No Navy NCIS tonight, gosh darn it! No Pauley for me. Hey- maybe she'd be my running mate!
I'm about halfway through that Essential Tomb of Dracula collection, and so far my early impressions are first how overblown, corny and melodramatic nearly all the dialogue is! Even the great Archie Goodwin succumbed to this in his two-issue stint. Everyone goes around stating the obvious, in the most florid fashion, and making dire pronouncements- and Dracula comes across as an arrogant, egotistical blowhard. Actually, he came across that way for the majority of the run, even with Marv Wolfman. Early on, it seems no one could decide what direction the book should go in- Hammer-style period horror, or modern-day vampire stories with SF leanings. When Wolfman took over with issue 7, he eventually tightened up the dialogue and went firmly in the latter direction, to his credit. I'm also struck by how fast-paced these issues are- Dracula, Frank Drake, Rachel Van Helsing and her group hurtle from one dire situation to the other in breakneck fashion, with little or no pauses between storylines.
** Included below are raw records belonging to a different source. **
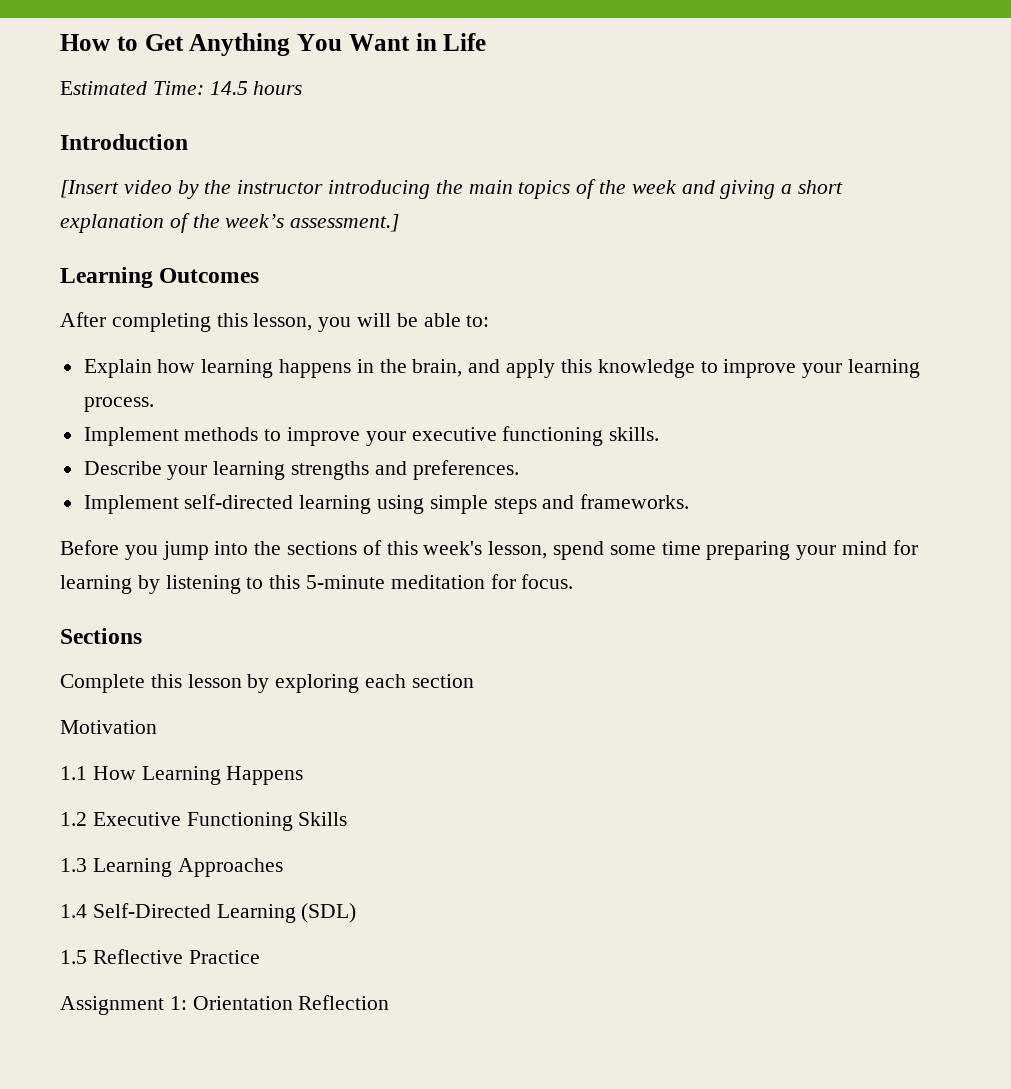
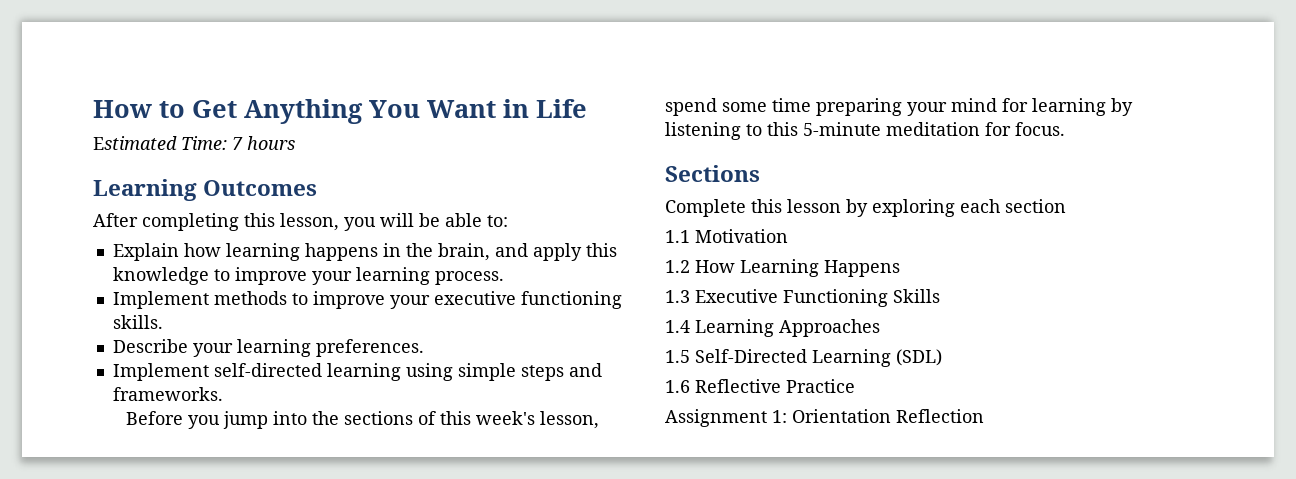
[209,81,248,95] 14.5 -> [232,137,243,150] 7
[60,134,188,150] [60,179,844,199] [60,213,400,233] // Introduction // [Insert video by the instructor introducing the main topics of the week and giving a short explanation of the week’s assessment.] -> (295, 143) none
[291,461,407,480] strengths and -> (311, 348) none
(474, 681) none -> [665,230,690,243] 1.1
[60,766,87,780] 1.1 -> [665,260,690,273] 1.2
[60,812,87,826] 1.2 -> [665,290,690,303] 1.3
[60,858,87,872] 1.3 -> [665,320,690,333] 1.4
[60,904,87,918] 1.4 -> [665,350,690,363] 1.5
[60,950,87,964] 1.5 -> [665,380,690,393] 1.6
Say what you will about ToD, it was never boring!
Speaking of boring, I'm just about rambled out so I'll finish for now. Hopefully, back tomorrow with more...stuff.
Vote for Free Beer!
Music today: Lindsey Buckingham-Out of the Cradle; Marshall Crenshaw-Mary Jean and Nine Others, XTC-English Settlement, Little Feat, The Bootleg Series Vol.5-Bob Dylan Live 1975: The Rolling Thunder Revue and The Posies-Frosting on the Beater.